_Stated problem 1_. The deep learning article below names some traditional Machine Learning algorithms in parentheses as examples. List them.

_Passage given_.
============================================================

# Top 5 Deep Learning algorithms – Best Simple Guide

In this article, we’ll explore the different Deep Learning algorithms that can be use and discover their nuances.

In Deep Learning, there are various algorithms for solving different objectives.

Nevertheless, it’s not easy to distinguish these algorithms. Whereas in traditional Machine Learning, the different algorithms are easily identifiable, this is not the case in Deep Learning. To help us in this task, there is an important property to consider.

Once we’ve explored this property, we’ll understand how to differentiate between Deep Learning algorithms. Then we’ll discover the 5 main algorithms in the field.

## Differentiate Deep Learning algorithms

### An important property

In traditional Machine Learning, when the ML Engineer is faced with a problem, he has to select an appropriate algorithm (decision tree, SVM, KNN, etc.). These algorithms have been developed by experts and are available in a programming library.

Once an algorithm has been chosen, the ML Engineer experiments to determine the optimum parameters for solving the problem.

The ML Engineer thus selects an algorithm which he must then optimize.

However, Deep Learning works differently. Libraries do not offer predefined algorithms.

The approach is to build algorithms manually. To do this, the ML Engineer has layers at his disposal, which he can combine.

A Deep Learning algorithm, also known as a neural network, is an assembly of layers.

There are many layers, each producing different effects. A neural network can have dozens or even hundreds of layers. As a result, the construction possibilities are infinite.

These infinite possibilities mean that Deep Learning algorithms have no fixed structure. Consequently, they are not as clearly identifiable as traditional Machine Learning algorithms.

In Deep Learning, the ML Engineer doesn’t have to select an algorithm from a predefined set, but manually builds an algorithm by selecting layers and combining them.

### Differentiating Deep Learning algorithms through layers

Although there are no predefined Deep Learning algorithms, they can be differentiated by their constituent elements: layers.

Layer in Deep Learning is the main element used to build a neural network.

A neural network is a stack of layers. Layers contain neurons that transform input data into output data. As neurons are not the focus of this article, we’ll not dive into this subject here.

Deep Learning libraries provide predefined layers that the ML Engineer can select. Each layer has a different effect on the data.

============================================================

Data excerpts:
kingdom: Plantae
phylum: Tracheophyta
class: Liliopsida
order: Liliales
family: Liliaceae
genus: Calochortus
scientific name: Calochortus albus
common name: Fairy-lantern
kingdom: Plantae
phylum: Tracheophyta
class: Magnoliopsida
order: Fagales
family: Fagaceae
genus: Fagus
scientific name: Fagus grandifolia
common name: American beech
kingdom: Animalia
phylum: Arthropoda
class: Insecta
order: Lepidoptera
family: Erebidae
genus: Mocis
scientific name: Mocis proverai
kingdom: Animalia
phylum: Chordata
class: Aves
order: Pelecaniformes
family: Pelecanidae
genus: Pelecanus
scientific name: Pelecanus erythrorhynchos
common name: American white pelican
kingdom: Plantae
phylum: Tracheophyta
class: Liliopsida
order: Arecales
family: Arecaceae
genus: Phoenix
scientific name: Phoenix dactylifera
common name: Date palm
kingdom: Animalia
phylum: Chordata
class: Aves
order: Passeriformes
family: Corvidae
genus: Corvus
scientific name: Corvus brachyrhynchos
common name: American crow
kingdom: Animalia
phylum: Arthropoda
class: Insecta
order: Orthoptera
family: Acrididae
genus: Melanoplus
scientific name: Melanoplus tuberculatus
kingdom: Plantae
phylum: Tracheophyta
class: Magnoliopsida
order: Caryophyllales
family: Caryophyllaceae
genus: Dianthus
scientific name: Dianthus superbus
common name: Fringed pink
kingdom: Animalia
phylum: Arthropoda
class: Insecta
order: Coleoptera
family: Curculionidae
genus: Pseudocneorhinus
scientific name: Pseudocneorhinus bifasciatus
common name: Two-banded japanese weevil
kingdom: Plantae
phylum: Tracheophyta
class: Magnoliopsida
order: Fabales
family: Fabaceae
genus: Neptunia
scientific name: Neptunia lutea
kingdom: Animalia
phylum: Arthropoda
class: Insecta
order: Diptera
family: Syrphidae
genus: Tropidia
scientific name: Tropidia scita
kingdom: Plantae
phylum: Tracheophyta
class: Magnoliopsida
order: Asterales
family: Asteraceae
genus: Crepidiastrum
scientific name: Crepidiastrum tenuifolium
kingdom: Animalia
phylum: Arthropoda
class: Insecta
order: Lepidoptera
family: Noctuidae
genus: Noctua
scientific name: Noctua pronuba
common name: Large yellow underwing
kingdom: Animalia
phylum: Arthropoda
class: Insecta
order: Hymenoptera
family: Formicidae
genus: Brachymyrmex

============================================================

_Stated problem 2_. Output the lines of the listing above as a numbered list, starting with the line that contains "scientific name: Dianthus superbus" and going on through the line that contains "order: Diptera".

_Full solution 1_.
- decision tree
- SVM
- KNN

_Full solution 2_.
1. scientific name: Dianthus superbus
2. common name: Fringed pink
3. kingdom: Animalia
4. phylum: Arthropoda
5. class: Insecta
6. order: Coleoptera
7. family: Curculionidae
8. genus: Pseudocneorhinus
9. scientific name: Pseudocneorhinus bifasciatus
10. common name: Two-banded japanese weevil
11. kingdom: Plantae
12. phylum: Tracheophyta
13. class: Magnoliopsida
14. order: Fabales
15. family: Fabaceae
16. genus: Neptunia
17. scientific name: Neptunia lutea
18. kingdom: Animalia
19. phylum: Arthropoda
20. class: Insecta
21. order: Diptera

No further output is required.